Una donna capace di pensare il nuovo

L'osservatore Romano

Un secolo fa, il 22 gennaio 1920, nasceva a Trento Chiara Lubich. Una donna capace di cogliere i bisogni e di pensare il nuovo, una donna mai sopraffatta dalla storia perché in grado di offrire risposte attraverso l’Opera di Maria, movimento che si caratterizza per il suo tenere insieme mille differenze — di età, razza, sesso, credo... — in una complementarità totale. E nel fare tutto questo, Chiara Lubich ha sempre scelto il Vangelo come unico principio a cui conformarsi.

Il centenario — densissimo di appuntamenti — dovrà essere l’occasione per conoscerne meglio la vita e le opere, compito a cui concorre il nuovo e importante libro di Maurizio Gentilini, Chiara Lubich. La via dell’unità tra storia e profezia (Roma, Città Nuova, 2019, pagine 400, euro 19). Nuovo e importante perché inserisce la vita della fondatrice dei Focolarini — tra gioie e dolori, conquiste e momenti bui — nella storia del suo tempo. Che è anche la storia del nostro tempo.
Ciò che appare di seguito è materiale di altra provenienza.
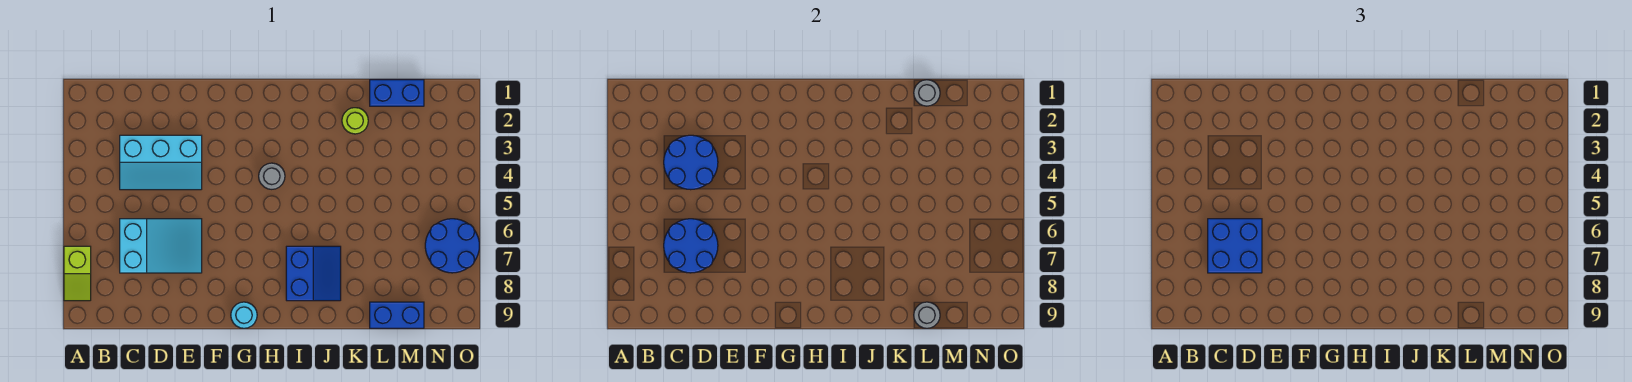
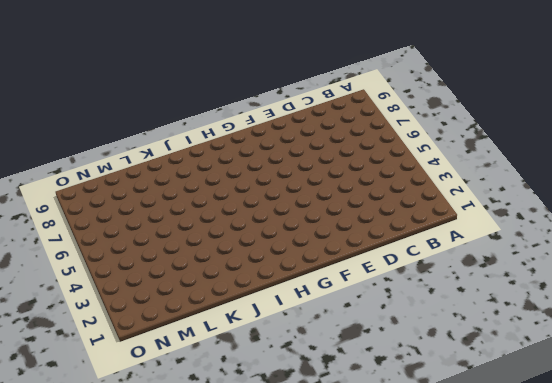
none -> lime 1x2 slope [64,246,91,301]
none -> cyan 2x3 slope [120,135,202,190]
none -> cyan 2x3 slope [120,219,202,273]

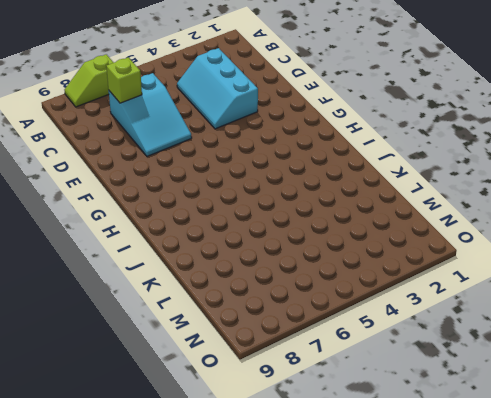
lime 1x1 brick [106,57,142,103] -> blue 2x2 round brick [664,219,718,273]
none -> cyan 1x1 round brick [231,302,257,328]
none -> grey 1x1 round brick [259,163,285,189]
none -> blue 2x2 slope [286,246,341,301]

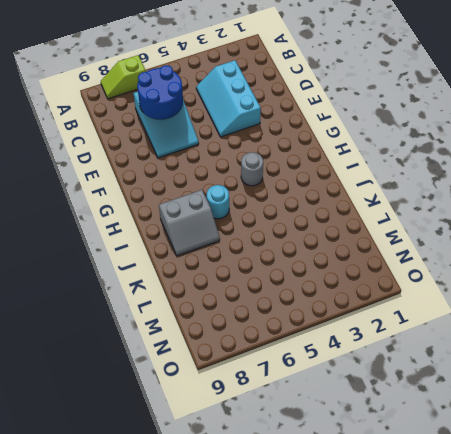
cyan 1x1 round brick [207,185,229,219] -> cyan 1x1 round brick moved to [231,302,257,328]
grey 2x2 slope [159,190,220,256] -> blue 2x2 slope [286,246,341,301]
none -> lime 1x1 round brick [342,108,368,134]
none -> blue 1x2 brick [370,80,424,106]
none -> blue 1x2 brick [370,302,424,328]

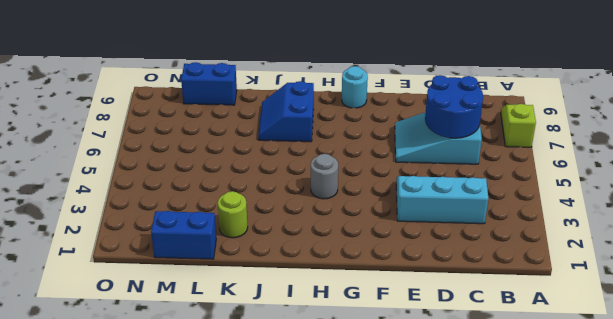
none -> blue 2x2 round brick [425,219,479,273]
none -> blue 2x2 round brick [664,135,718,190]
none -> grey 1x1 round brick [914,80,940,106]

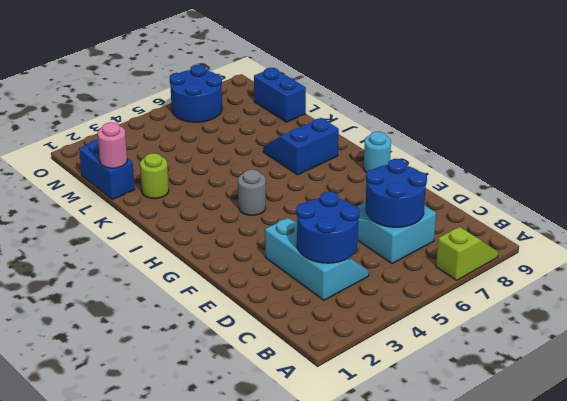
pink 1x1 round brick [98,122,127,168] -> grey 1x1 round brick [914,80,940,106]
none -> grey 1x1 round brick [914,302,940,328]
none -> blue 2x2 brick [1208,219,1262,273]

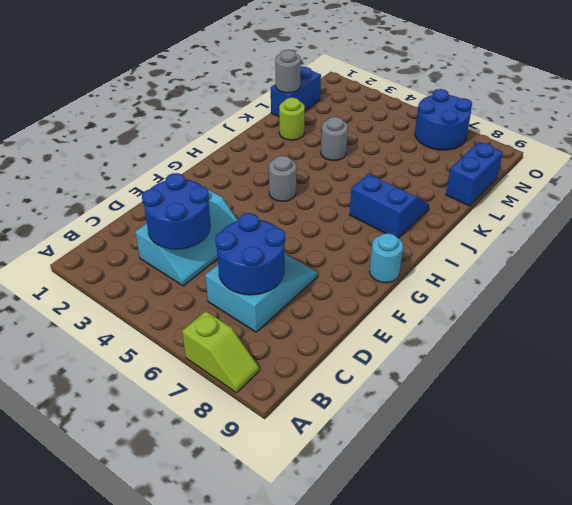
grey 1x1 round brick [321,117,348,161] -> grey 1x1 round brick moved to [914,302,940,328]
none -> blue 2x2 brick [1208,219,1262,273]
Se sulla copertina campeggia lo sguardo vivace e penetrante di Chiara Lubich, quel suo sorriso aperto a dimostrazione di «quanto comunicare — nota l’autore — non significhi parlare, ma far capire agli altri il proprio messaggio», il libro di Gentilini ripercorre la nascita in una terra di frontiera, in una città prima periferia dell’impero austroungarico e poi neo-periferia del regno d’Italia, dove dalla fine dell’Ottocento il cattolicesimo sociale aveva riscattato dalla povertà intere generazioni, educando al senso della laicità e del bene comune, e influenzando la particolare sensibilità di Lubich nei confronti della questione sociale. Quindi la sua capacità di osservare e ascoltare pazientemente la realtà, di sperimentare — a contatto con le sterminate periferie materiali ed esistenziali — nuovi modi di vivere. E ancora, sempre prima di arrivare alle tappe più note della vita di Lubich, la nascita di una comunità sul modello della famiglia di Nazareth.
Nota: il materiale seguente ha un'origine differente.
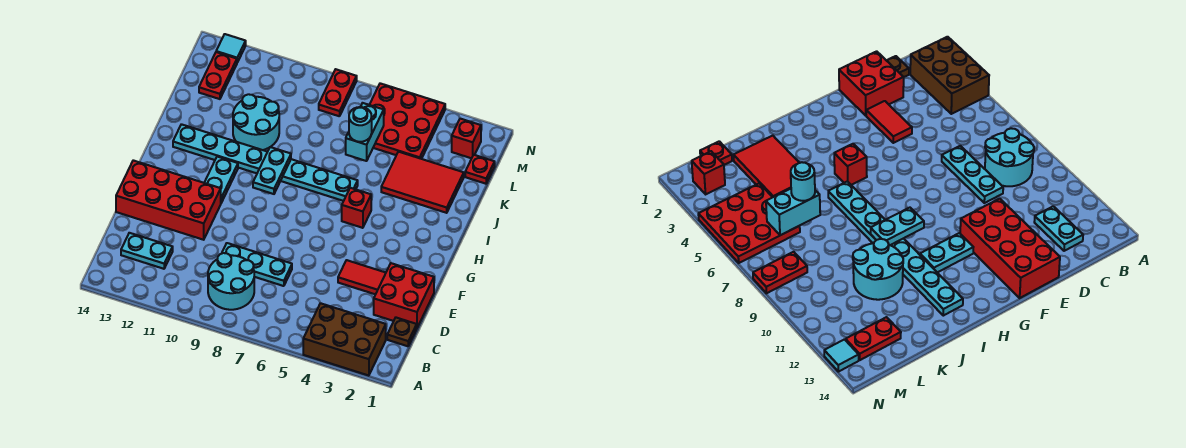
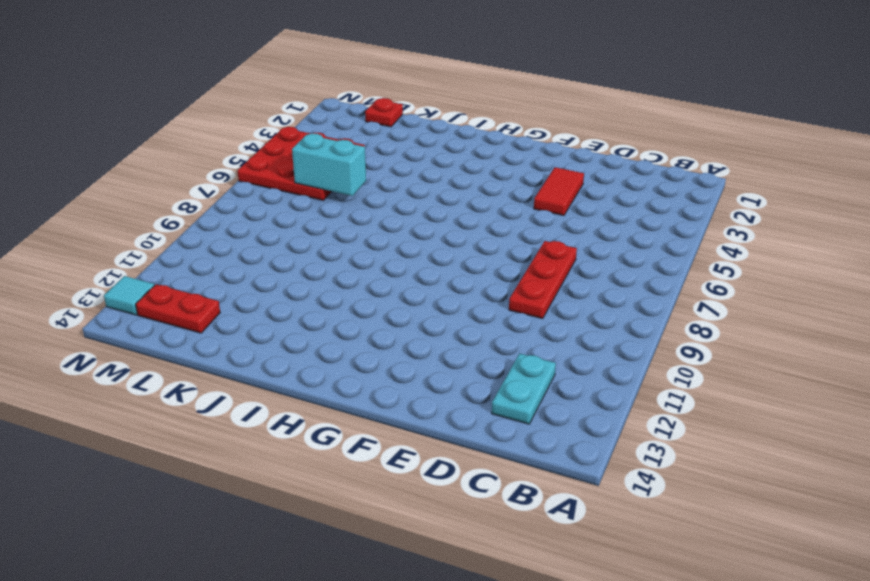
red 1x3 plate [509,241,577,319] -> cyan 1x3 plate [222,243,292,286]
none -> brown 2x3 brick [303,303,386,376]
none -> cyan 2x2 round brick [208,253,254,310]
none -> brown 1x1 plate [387,318,417,346]

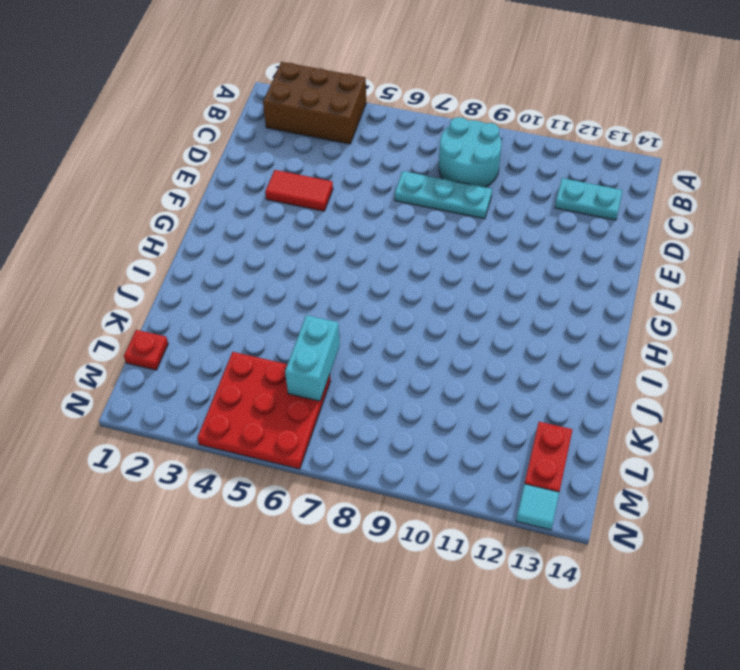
none -> brown 1x1 plate [387,318,417,346]
none -> red 2x2 brick [374,263,434,328]
none -> red 2x4 brick [116,160,221,240]

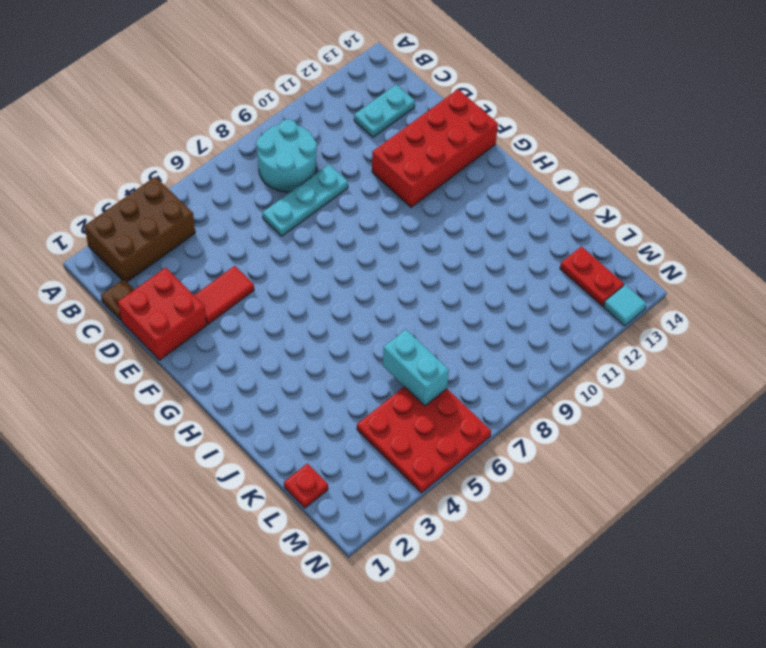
none -> cyan 1x2 plate [204,157,238,203]
none -> red 1x1 brick [342,188,371,228]
none -> cyan 1x8 plate [173,124,358,201]

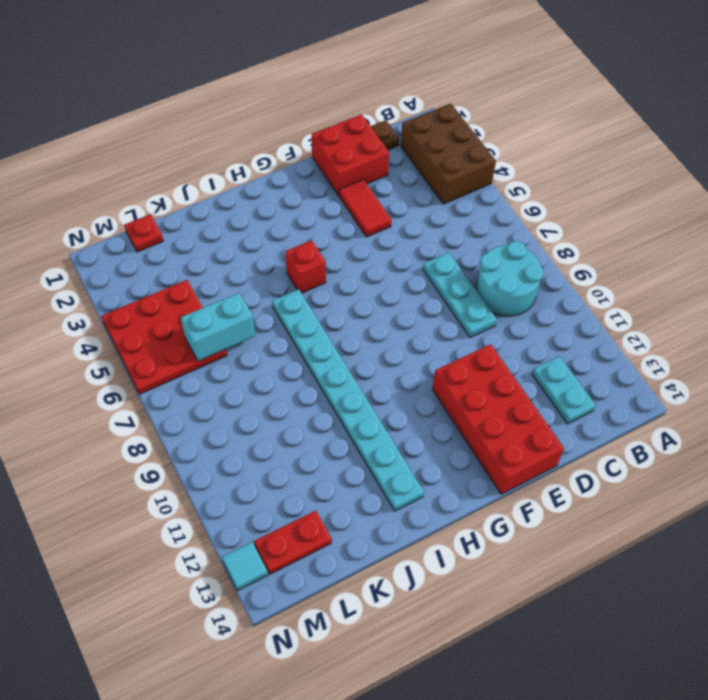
none -> cyan 1x2 plate [204,157,238,203]
none -> red 2x3 tile [381,152,464,213]
none -> cyan 2x2 round brick [233,94,279,150]

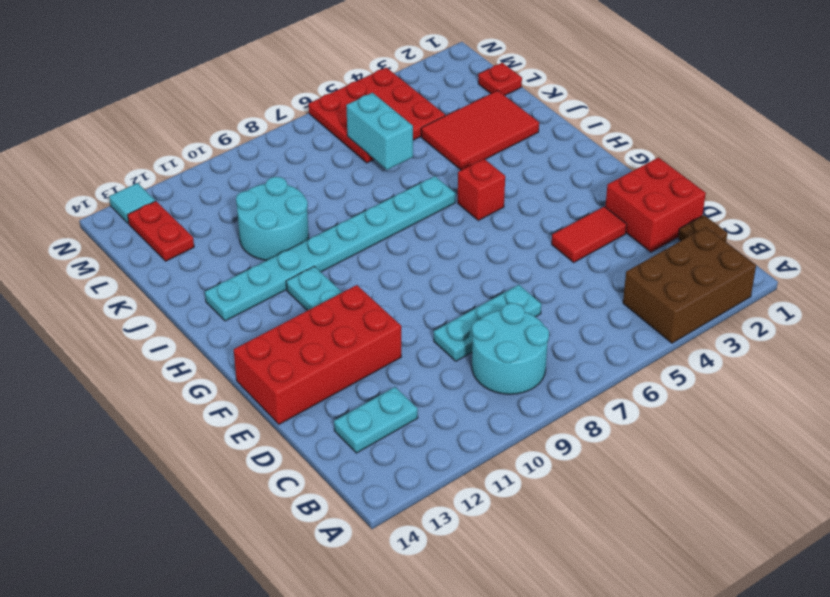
none -> red 1x1 brick [452,119,481,158]
none -> red 1x2 plate [319,69,357,116]
none -> cyan 1x2 plate [253,147,291,194]

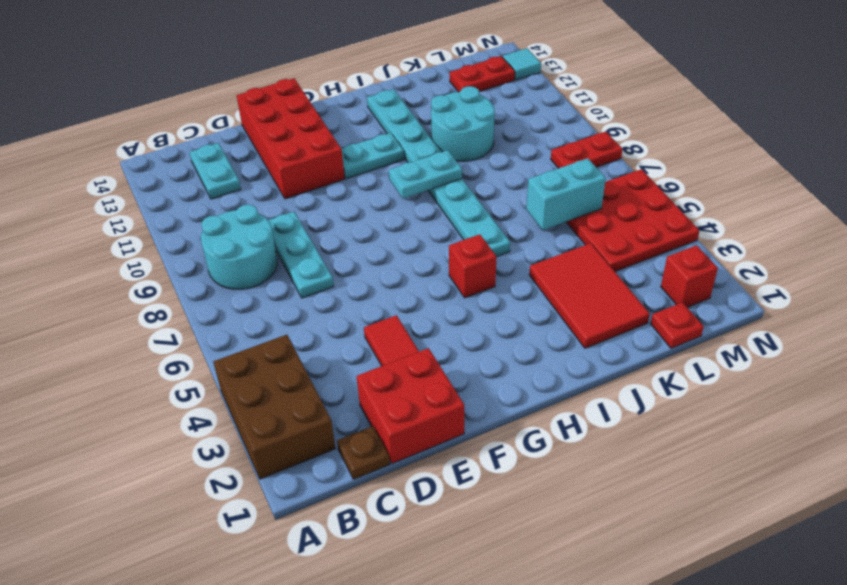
none -> cyan 1x1 round brick [349,107,372,142]

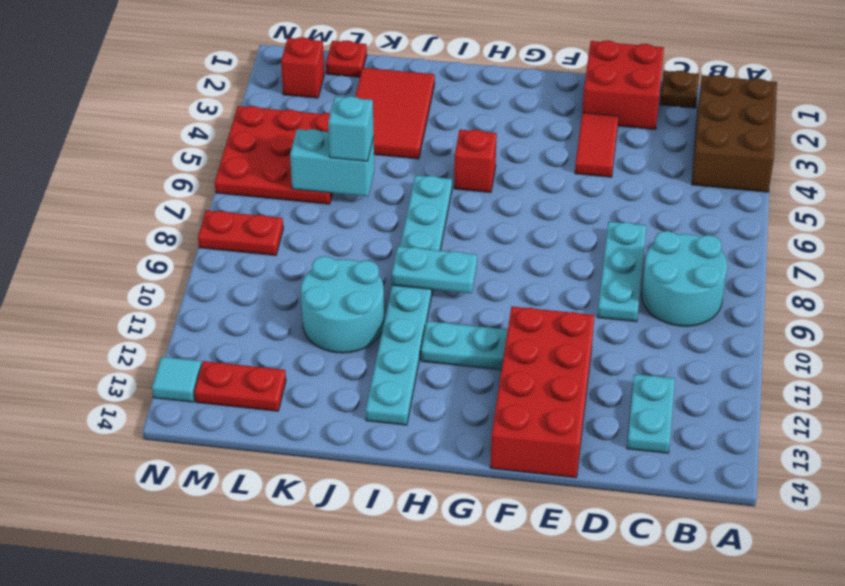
cyan 1x1 brick [328,96,374,161] -> cyan 1x1 round brick [349,107,372,142]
È — nota Maurizio Gentilini — «una nuova vocazione che si apre nella chiesa ancorata a schemi e paradigmi teologici e organizzativi ancora in gran parte codificati dal concilio di Trento quattro secoli prima». Al fondo di tutto, la spiritualità dell’unità, principio vitale alla base di ogni intuizione e realizzazione di Lubich, in grado di trasformare la vita delle persone più disparate.

Chiara Lubich, del resto, ha pensato il nuovo anche immaginando prima e realizzando poi un nuovo ruolo per le donne nella Chiesa. «Un giorno – racconterà lei stessa — ho avuto il coraggio di chiedere confidenzialmente a Papa Wojtyła se riteneva possibile sancire nei nostri statuti che il presidente dell’Opera fosse sempre una donna. Il Papa mi rispose di slancio: “E perché no? Magari!”». Un Magari che ha segnato una tappa luminosa nella storia della Chiesa cattolica sancendo questo principio di nomina.

Anche perché Chiara Lubich non ha solo individuato una finalità (donne e uomini che rispettano e praticano quel «maschio e femmina li creò»), ma ha anche indicato un metodo. Chiara Lubich è infatti una donna che parla alle assemblee di vescovi e viene ascoltata dai papi, senza rivendicare o attaccare. Il che è il risultato di uno stile e di una vicenda personali, il risultato del suo carattere e della sua fede. Perché — come già ricordato — tutto ciò che Chiara Lubich ha fatto lo ha fatto tornando al Vangelo, ascoltando il Vangelo, rendendolo guida concreta. Un aspetto questo che il libro di Gentilini ricostruisce in pagine chiare e profonde.

Un libro importante però perché dimostra in modo inequivocabile quanto Chiara Lubich abbia ancora molto da dire e da testimoniare al mondo di oggi. Un mondo che a 90 anni dal crollo di Wall Street, a 80 anni dallo scoppio della II guerra mondiale e 30 dalla caduta del Muro di Berlino si ritrova ancora diviso, in guerra, attraversato da terribili ingiustizie economiche. La vita di Chiara Lubich, i suoi obiettivi, le sue parole, il suo metodo offrono una luce. Una luce così forte da poter risultare per tanti versi impopolare. Ma è il destino dei grandi profeti la cui eredità sta a noi non disperdere.